The common knock against the Atlanta Falcons over the past few seasons of unprecedented success: they win lucky. The team hasn't been able to produce success that should be sustainable, according to any acceptable definition of sustainability, and has won over and over on last-minute scores, freak turnovers and major gaffes by opponents.

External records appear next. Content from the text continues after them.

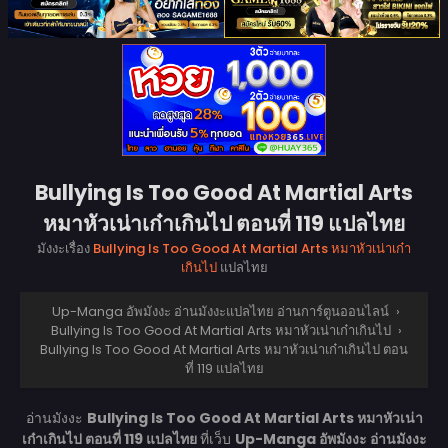
Bullying Is Too Good At Martial Arts
หมาหัวเน่าเก๋าเกินไป ตอนที่ 119 แปลไทย
มังงะเรื่อง
Bullying Is Too Good At Martial Arts หมาหัวเน่าเก๋า
เกินไป
แปลไทย
Up-Manga อัพมังงะ อ่านมังงะแปลไทย อ่านการ์ตูนออนไลน์
›
Bullying Is Too Good At Martial Arts หมาหัวเน่าเก๋าเกินไป
›
Bullying Is Too Good At Martial Arts หมาหัวเน่าเก๋าเกินไป ตอน
ที่ 119 แปลไทย
อ่านมังงะ
Bullying Is Too Good At Martial Arts หมาหัวเน่า
เก๋าเกินไป ตอนที่ 119 แปลไทย
ที่เว็บ
Up-Manga อัพมังงะ อ่านมังงะ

Yes, the Falcons have been incredibly lucky, it's going to bite them at some point (or maybe the middle of the 2009 season counted as a karma cleanser), and they simply aren't as good as their record over the past three years indicates. So after the Falcons beat the Philadelphia Eagles 35-31 in a game that saw Michael Vick miss the fourth quarter, do I feel like they didn't deserve this one?
Not a bit of guilt over here.
You can point to the yardage differential between the two (Philly outgained Atlanta by 129 yards), but covering all that ground doesn't mean much without punching it in. The Falcons were 5-for-5 in the red zone, which has nothing to do with luck and a lot to do with Philadelphia's inability to do anything about Tony Gonzalez (83 yards, two touchdowns).
Vick's injury improved the Falcons' chances of winning, but backup Mike Kafka isn't the one who dropped a fourth-down catch in the final minutes, let Michael Turner run for 61 yards or let Atlanta score two fourth-quarter touchdowns. Other than that drop, Kafka went 7-of-8 for 72 yards. His quarterback rating even with the drop was an even 100, just shy of Vick's 103.6.
Sure, Vick adds a running threat, which the Eagles could've used late. Vick also fumbled twice, plus threw an interception, with his scrambling fumble coming as he carried the ball far from his body. He's been carrying the ball like that since college. Not exactly a fluke.
Three fumbles hit the ground, and the Falcons recovered two of them. Technically, that's lucky, but it's not the same kind of luck the Chicago Bears enjoyed against the Falcons last week, when the Bears picked up all five fumbles.
The Eagles certainly played well enough to win, but anybody falling back on the standard lamentation about Atlanta's now-traditional method of victory might actually be reaching a little bit this time. Jeremy Maclin mauled Dunta Robinson and the rest of the secondary all game long, LeSean McCoy looked unstoppable and Trent Cole embarrassed Sam Baker, but the Falcons did more with their breaks than the Eagles did with theirs. Kanye shrug.